Nel corso del mese di settembre hanno dato notizia, in Georgia, i disordini a Gurdjani, cittadina del Kakheti, una regione agricola nella parte orientale del paese nota per la sua produzione di vino. Migliaia di persone hanno manifestato e si sono scontrate con la polizia causando la chiusura delle arterie principali della regione e costringendo le forze dell’ordine ad arrestare alcuni dei manifestanti. La minaccia, da parte dei partecipanti alla manifestazione, di proseguire le proteste con metodi ancora più radicali, ha fatto parlare di una possibile “rivoluzione dell’uva“.
Alla base delle proteste è la situazione che si è venuta a creare con la svalutazione di quasi del 100% del rublo russo a partire dal marzo 2014, dopo l’annessione della Crimea. Il collegamento tra la svalutazione della valuta russa e i contadini del Kakheti è presto detto. Dal 2013, con la riapertura del mercato russo, dopo un bando che durava dal 2006, le esportazioni totali di vino georgiano sono aumentate di circa il 400%. L’aumento delle esportazioni ha portato al raddoppio della produzione di uva, da 144,000 tonnellate nel 2012 alle 290000 attese per il 2015. Con l’aumento della produzione si è anche alzato il prezzo dell’uva pagato dai produttori di vino ai coltivatori, che nel 2014 ha raggiunto il picco di 0,72 euro al chilo. Tuttavia, con la svalutazione nel corso dell’ultimo anno, è diventato sconveniente mantenere invariato il costo in rubli del vino; posta l’impossibilità di alzarne il prezzo a causa della concorrenza dei vini russi (tra i quali quelli della Crimea), le ditte produttrici hanno preferito immagazzinare il vino, piuttosto che venderlo al ribasso.

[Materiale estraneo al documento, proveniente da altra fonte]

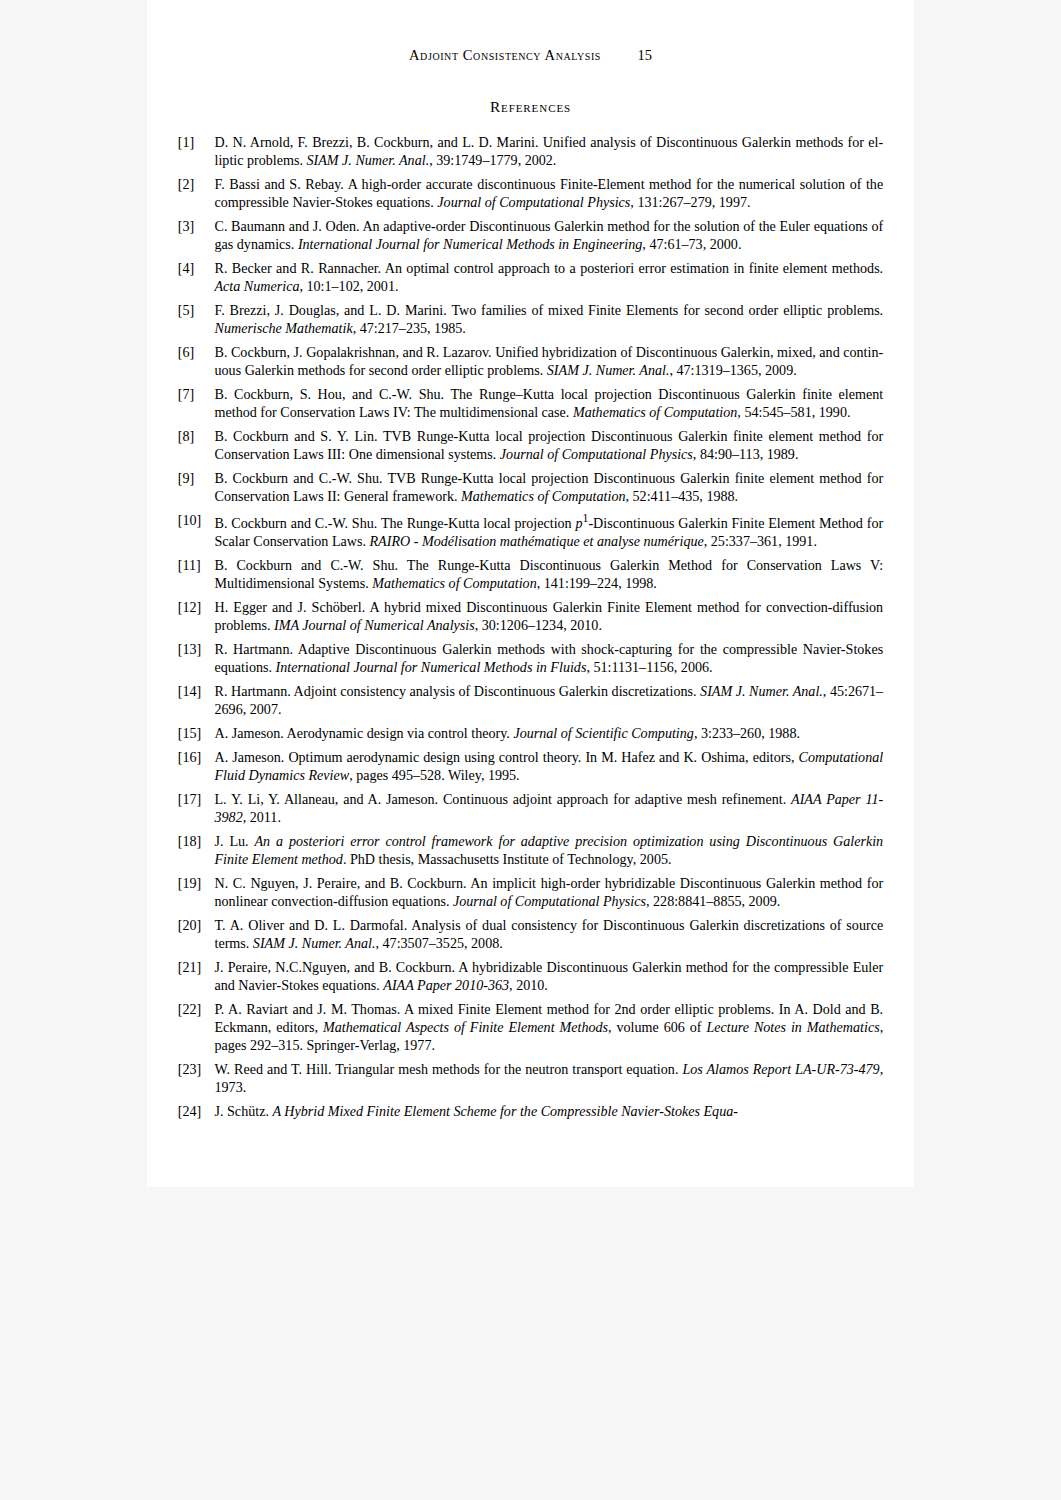Adjoint Consistency Analysis 15
References
[1] D. N. Arnold, F. Brezzi, B. Cockburn, and L. D. Marini. Unified analysis of Discontinuous Galerkin methods for elliptic problems. SIAM J. Numer. Anal., 39:1749–1779, 2002.
[2] F. Bassi and S. Rebay. A high-order accurate discontinuous Finite-Element method for the numerical solution of the compressible Navier-Stokes equations. Journal of Computational Physics, 131:267–279, 1997.
[3] C. Baumann and J. Oden. An adaptive-order Discontinuous Galerkin method for the solution of the Euler equations of gas dynamics. International Journal for Numerical Methods in Engineering, 47:61–73, 2000.
[4] R. Becker and R. Rannacher. An optimal control approach to a posteriori error estimation in finite element methods. Acta Numerica, 10:1–102, 2001.
[5] F. Brezzi, J. Douglas, and L. D. Marini. Two families of mixed Finite Elements for second order elliptic problems. Numerische Mathematik, 47:217–235, 1985.
[6] B. Cockburn, J. Gopalakrishnan, and R. Lazarov. Unified hybridization of Discontinuous Galerkin, mixed, and continuous Galerkin methods for second order elliptic problems. SIAM J. Numer. Anal., 47:1319–1365, 2009.
[7] B. Cockburn, S. Hou, and C.-W. Shu. The Runge–Kutta local projection Discontinuous Galerkin finite element method for Conservation Laws IV: The multidimensional case. Mathematics of Computation, 54:545–581, 1990.
[8] B. Cockburn and S. Y. Lin. TVB Runge-Kutta local projection Discontinuous Galerkin finite element method for Conservation Laws III: One dimensional systems. Journal of Computational Physics, 84:90–113, 1989.
[9] B. Cockburn and C.-W. Shu. TVB Runge-Kutta local projection Discontinuous Galerkin finite element method for Conservation Laws II: General framework. Mathematics of Computation, 52:411–435, 1988.
[10] B. Cockburn and C.-W. Shu. The Runge-Kutta local projection p1-Discontinuous Galerkin Finite Element Method for Scalar Conservation Laws. RAIRO - Modélisation mathématique et analyse numérique, 25:337–361, 1991.
[11] B. Cockburn and C.-W. Shu. The Runge-Kutta Discontinuous Galerkin Method for Conservation Laws V: Multidimensional Systems. Mathematics of Computation, 141:199–224, 1998.
[12] H. Egger and J. Schöberl. A hybrid mixed Discontinuous Galerkin Finite Element method for convection-diffusion problems. IMA Journal of Numerical Analysis, 30:1206–1234, 2010.
[13] R. Hartmann. Adaptive Discontinuous Galerkin methods with shock-capturing for the compressible Navier-Stokes equations. International Journal for Numerical Methods in Fluids, 51:1131–1156, 2006.
[14] R. Hartmann. Adjoint consistency analysis of Discontinuous Galerkin discretizations. SIAM J. Numer. Anal., 45:2671–2696, 2007.
[15] A. Jameson. Aerodynamic design via control theory. Journal of Scientific Computing, 3:233–260, 1988.
[16] A. Jameson. Optimum aerodynamic design using control theory. In M. Hafez and K. Oshima, editors, Computational Fluid Dynamics Review, pages 495–528. Wiley, 1995.
[17] L. Y. Li, Y. Allaneau, and A. Jameson. Continuous adjoint approach for adaptive mesh refinement. AIAA Paper 11-3982, 2011.
[18] J. Lu. An a posteriori error control framework for adaptive precision optimization using Discontinuous Galerkin Finite Element method. PhD thesis, Massachusetts Institute of Technology, 2005.
[19] N. C. Nguyen, J. Peraire, and B. Cockburn. An implicit high-order hybridizable Discontinuous Galerkin method for nonlinear convection-diffusion equations. Journal of Computational Physics, 228:8841–8855, 2009.
[20] T. A. Oliver and D. L. Darmofal. Analysis of dual consistency for Discontinuous Galerkin discretizations of source terms. SIAM J. Numer. Anal., 47:3507–3525, 2008.
[21] J. Peraire, N.C.Nguyen, and B. Cockburn. A hybridizable Discontinuous Galerkin method for the compressible Euler and Navier-Stokes equations. AIAA Paper 2010-363, 2010.
[22] P. A. Raviart and J. M. Thomas. A mixed Finite Element method for 2nd order elliptic problems. In A. Dold and B. Eckmann, editors, Mathematical Aspects of Finite Element Methods, volume 606 of Lecture Notes in Mathematics, pages 292–315. Springer-Verlag, 1977.
[23] W. Reed and T. Hill. Triangular mesh methods for the neutron transport equation. Los Alamos Report LA-UR-73-479, 1973.
[24] J. Schütz. A Hybrid Mixed Finite Element Scheme for the Compressible Navier-Stokes Equa-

Ad aggravare la situazione, è stata la complementare svalutazione della hrivna ucraino e del tenge kazako, che rappresentano gli altri principali mercati di esportazione del vino georgiano. Di conseguenza, con l’avvicinarsi della vendemmia di quest’anno, i produttori di vino, avendo abbassato i propri profitti, hanno offerto di media solo 0,30 euro al chilo ai coltivatori d’uva. Le manifestazioni dei contadini avevano, quindi, sia lo scopo di protestare contro il prezzo proposto dai produttori di vino e sia di chiedere un aumento delle sovvenzioni statali.
Con le elezioni parlamentari che si avvicinano (primavera 2016), il governo non ha potuto ignorare le richieste dei manifestanti. Tuttavia, secondo le parole del primo ministro Irakli Garibashvili e del ministro dell’agricoltura Otar Danelia, la carenza di risorse impedirebbe di aumentare le sovvenzioni, già esistenti, senza tagliare i fondi destinati alle pensioni o agli stipendi degli insegnanti.
In periodo di campagna elettorale, le difficoltà del governo non potevano non essere sfruttate dal principale partito di opposizione, il Movimento Nazionale Unito, del’ex premier Mikheil Saakashvili, i cui rappresentanti hanno accusato il governo di non mantenere le promesse fatte ai contadini.
Nonostante nel frattempo le acque si siano calmate, la situazione venutasi a creare ha mostrato una dipendenza eccessiva delle esportazioni di vino all’instabile mercato dei paesi dell’ex Unione Sovietica e a quello russo in particolare. Per quanto la fama dei vini georgiani nei paesi dell’ex blocco sovietico li rendano dei mercati di facile accesso, il governo non può permettersi di ignorare i rischi per un settore chiave dell’economia.
Posto che le aziende vinicole sono troppo piccole per pubblicizzare il vino all’estero e tendono, naturalmente, a vendere dove il prodotto è conosciuto e i guadagni sono certi, deve essere lo stato ad incaricarsi di fare una promozione volta alla diversificazione dei mercati d’esportazione. Un occhio di riguardo, in particolare, dovrebbe essere dato alla Cina, dove, di recente, undici vini georgiani hanno ricevuto dei riconoscimenti per la loro qualità.